SearchInform Technologies an information search, storage and processing vendor has announced SearchInform version 3.0. The new functionality should lead to faster search times with 50,000 to a 100,000 queries processed from half a terabyte of data in under an hour. The application is designed for searching large volumes of data, for example in archival work and will compete with dtSearch, iSYS and Google Desktop.
The document search functionality is based on the SoftInform search technology where the programme algorithms analyse a documents structure then selects similar words or a combination of words including text arrays. Based on these results, similar documents are then also cross-referenced. The tool recognises around 20% of search queries are unique, so only that percentage needs to be fully processed, thereby increasing the speed of returned results, even though the number of documents in an index increases, these are kept exempt by the caching system from being colleted numerous times.
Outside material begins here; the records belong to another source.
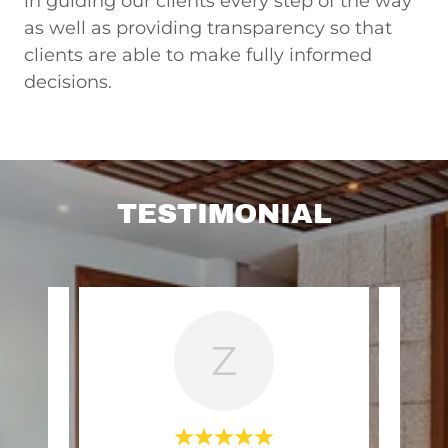
in guiding our clients every step of the way
as well as providing transparency so that
clients are able to make fully informed
decisions.
TESTIMONIAL
Z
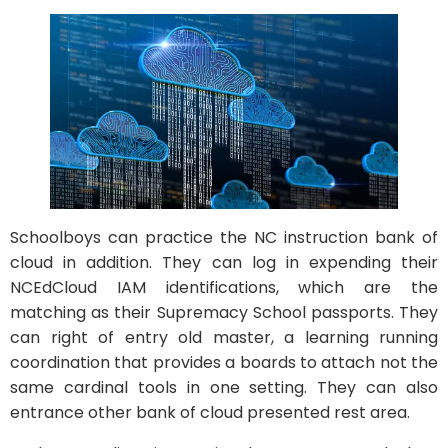
Schoolboys can practice the NC instruction bank of
cloud in addition. They can log in expending their
NCEdCloud IAM identifications, which are the
matching as their Supremacy School passports. They
can right of entry old master, a learning running
coordination that provides a boards to attach not the
same cardinal tools in one setting. They can also
entrance other bank of cloud presented rest area.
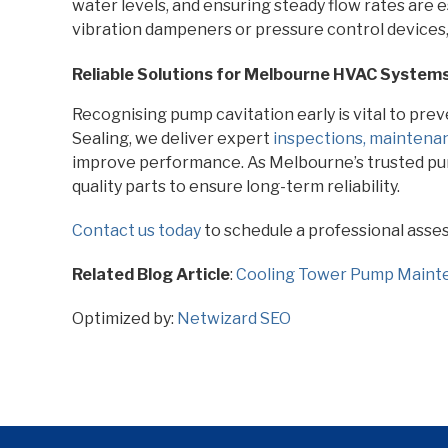
water levels, and ensuring steady flow rates are e
vibration dampeners or pressure control devices,
Reliable Solutions for Melbourne HVAC System
Recognising pump cavitation early is vital to preve
Sealing, we deliver expert
inspections, maintenan
improve performance. As Melbourne’s trusted pum
quality parts to ensure long-term reliability.
Contact us today
to schedule a professional asse
Related Blog Article
:
Cooling Tower Pump Maint
Optimized by:
Netwizard SEO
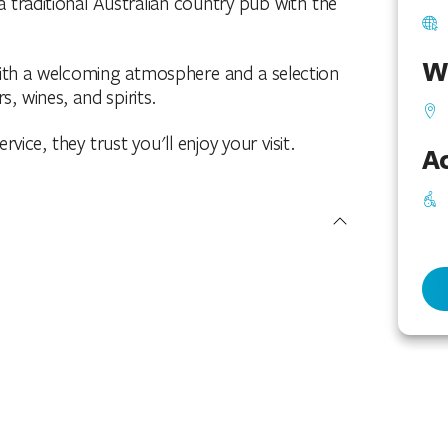
traditional Australian country pub with the
W
with a welcoming atmosphere and a selection
s, wines, and spirits.
vice, they trust you'll enjoy your visit.
Ac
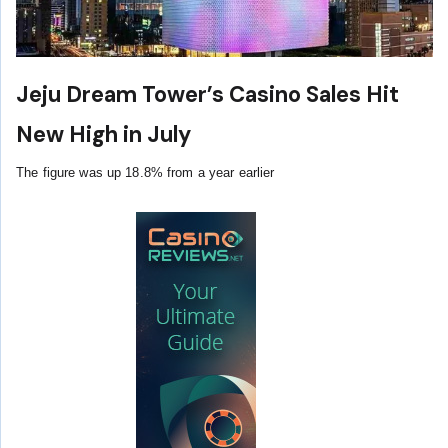
Jeju Dream Tower’s Casino Sales Hit
New High in July
The figure was up 18.8% from a year earlier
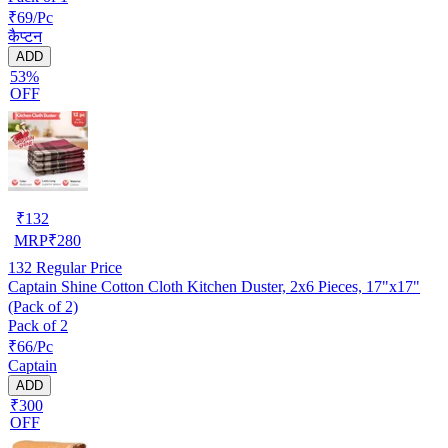
₹69/Pc
कैप्टन
ADD
53%
OFF
₹
132
MRP
₹
280
132
Regular Price
Captain Shine Cotton Cloth Kitchen Duster, 2x6 Pieces, 17"x17"
(Pack of 2)
Pack of 2
₹66/Pc
Captain
ADD
₹300
OFF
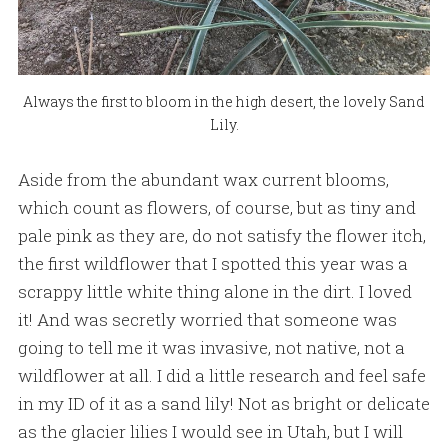
Always the first to bloom in the high desert, the lovely Sand
Lily.
Aside from the abundant wax current blooms,
which count as flowers, of course, but as tiny and
pale pink as they are, do not satisfy the flower itch,
the first wildflower that I spotted this year was a
scrappy little white thing alone in the dirt. I loved
it! And was secretly worried that someone was
going to tell me it was invasive, not native, not a
wildflower at all. I did a little research and feel safe
in my ID of it as a sand lily! Not as bright or delicate
as the glacier lilies I would see in Utah, but I will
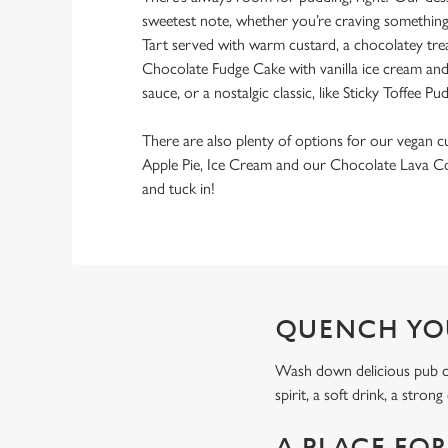
sweetest note, whether you’re craving something f
Tart served with warm custard, a chocolatey tre
Chocolate Fudge Cake with vanilla ice cream and
sauce, or a nostalgic classic, like Sticky Toffee Pu
There are also plenty of options for our vegan c
Apple Pie, Ice Cream and our Chocolate Lava Co
and tuck in!
QUENCH YO
Wash down delicious pub carv
spirit, a soft drink, a stron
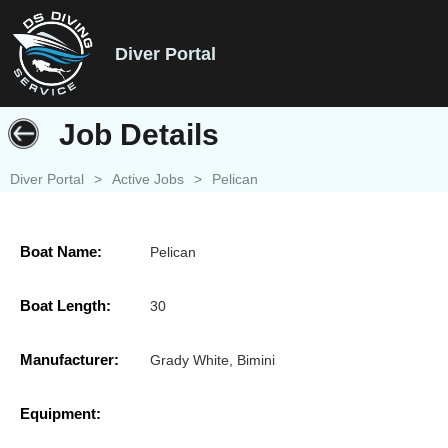
Diver Portal
Job Details
Diver Portal
>
Active Jobs
>
Pelican
Boat Name:
Pelican
Boat Length:
30
Manufacturer:
Grady White, Bimini
Equipment:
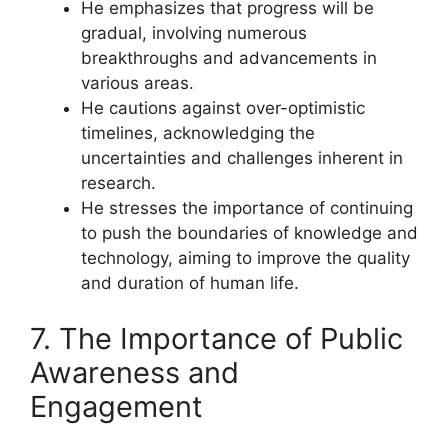
He emphasizes that progress will be
gradual, involving numerous
breakthroughs and advancements in
various areas.
He cautions against over-optimistic
timelines, acknowledging the
uncertainties and challenges inherent in
research.
He stresses the importance of continuing
to push the boundaries of knowledge and
technology, aiming to improve the quality
and duration of human life.
7. The Importance of Public
Awareness and
Engagement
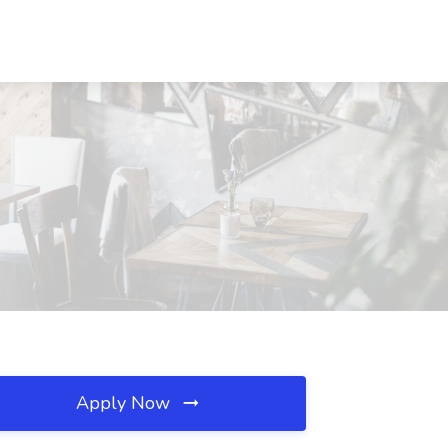
Apply Now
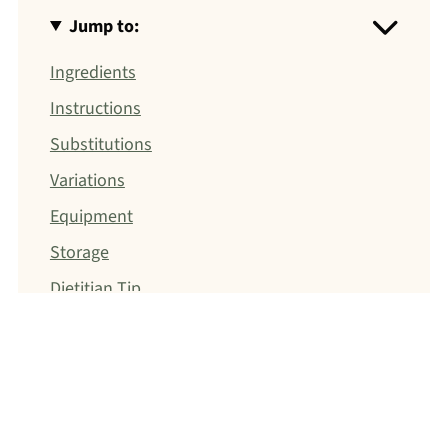
Jump to:
Ingredients
Instructions
Substitutions
Variations
Equipment
Storage
Dietitian Tip
Breakfast
Meal Prep
Jump to: Recipe
Food Safety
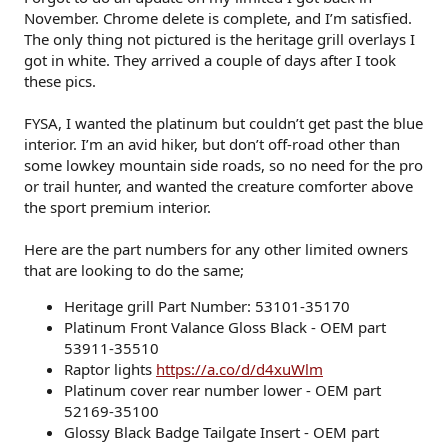
November. Chrome delete is complete, and I’m satisfied.
The only thing not pictured is the heritage grill overlays I
got in white. They arrived a couple of days after I took
these pics.
FYSA, I wanted the platinum but couldn’t get past the blue
interior. I’m an avid hiker, but don’t off-road other than
some lowkey mountain side roads, so no need for the pro
or trail hunter, and wanted the creature comforter above
the sport premium interior.
Here are the part numbers for any other limited owners
that are looking to do the same;
Heritage grill Part Number: 53101-35170
Platinum Front Valance Gloss Black - OEM part
53911-35510
Raptor lights
https://a.co/d/d4xuWlm
Platinum cover rear number lower - OEM part
52169-35100
Glossy Black Badge Tailgate Insert - OEM part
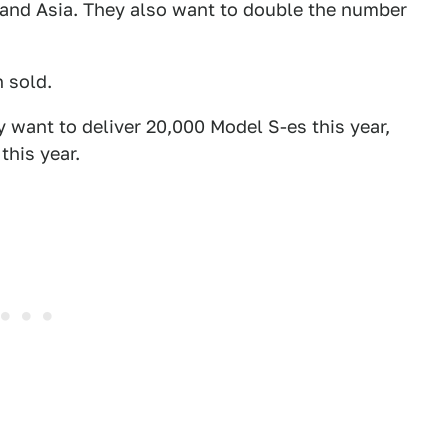
pe and Asia. They also want to double the number
n sold.
y want to deliver 20,000 Model S-es this year,
this year.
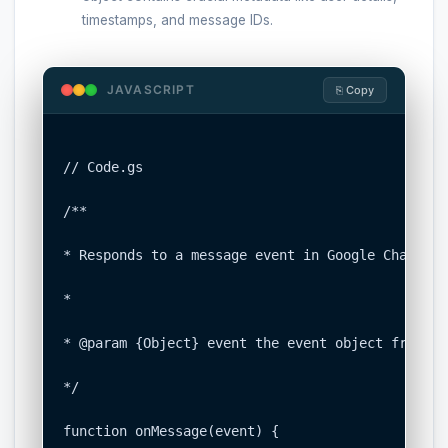
timestamps, and message IDs.
JAVASCRIPT
⎘ Copy
// Code.gs

/**

* Responds to a message event in Google Chat.

*

* @param {Object} event the event object from Go
*/

function onMessage(event) {
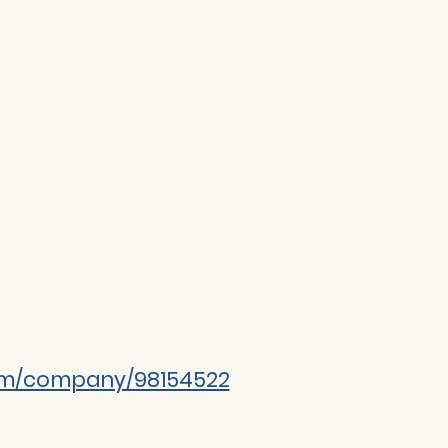
com/company/98154522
The improvements to indexing and searching are based around the new algorithms for how a search request is cached, so only new information is added to a modified index and consequently the system spends less time re-coding all queries and results multiple times. SearchInform claim that not only does this improve the speed but also the quality of data returned, making the application three times faster than other existing search systems.
The programme is also able to search a variety of data sources such as text. Word documents, pdf, htm and html as well as any SQL supported database. It can also search mp3 and avi tags and logs of MSN and ICQ instant messaging programs. There is also the option to specify a search with an “important words” function which the application prioritises whilst engaging in a similarity analysis.